Updated: Aug 17, 2019

There is an old, wrinkled lady who lives in a big, green house next to mine. She never comes out, and her house frowns over my street like a monster from a nightmare. Sometimes I see her grandchildren, still chubby and baby-like, although they are probably well into their twenties by now.


I meet her for the first time in the waiting room at the doctor’s office, and she tells me that her ankles aren’t like they used to be. She trips over broken English, and a strong European accent leaks through the cracks in her quiet voice. We talk, properly talk, instead of watching each other fetch the mail from our bay windows. We are both early, and the doctor is not in yet, so she tells me about Greece. She tells me about dancing in the cool nights. She tells me that her husband loves her, even if he can’t remember it, and it sounds more like she is trying to convince herself. We roll up our pants and show each other our weak and injured ankles, and she laughs- a sound like tinkling bells.

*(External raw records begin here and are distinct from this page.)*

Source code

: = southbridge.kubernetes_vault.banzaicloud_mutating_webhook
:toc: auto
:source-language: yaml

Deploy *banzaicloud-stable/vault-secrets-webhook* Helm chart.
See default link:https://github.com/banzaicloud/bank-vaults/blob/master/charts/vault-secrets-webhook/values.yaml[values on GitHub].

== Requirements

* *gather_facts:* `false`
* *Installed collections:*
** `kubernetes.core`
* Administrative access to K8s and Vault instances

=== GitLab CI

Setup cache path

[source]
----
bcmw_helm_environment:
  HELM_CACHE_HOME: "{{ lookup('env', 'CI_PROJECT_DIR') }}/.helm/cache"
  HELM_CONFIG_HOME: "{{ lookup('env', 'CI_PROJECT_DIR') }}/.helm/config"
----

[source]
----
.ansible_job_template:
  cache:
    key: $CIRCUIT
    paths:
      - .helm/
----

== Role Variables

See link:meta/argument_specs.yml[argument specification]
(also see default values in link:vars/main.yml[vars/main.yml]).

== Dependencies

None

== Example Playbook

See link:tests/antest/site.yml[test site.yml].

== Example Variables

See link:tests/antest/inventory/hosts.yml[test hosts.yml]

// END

“Look”, she says, “we are both old women!” I laugh along with her. It is then, when suddenly I realize that she is not old. No one ever grows old. Her heart, her eyes, even her ankles are young and alight with a bright, excited glow. She smiles at me before her doctor calls her in, and I see the fire burning behind her eyes. She tells me her name is Neola when she returns to the waiting room; she is named after her grandmother who was an eagle of a woman.


The next day, she goes outside to fetch the mail, and I walk outside to greet her.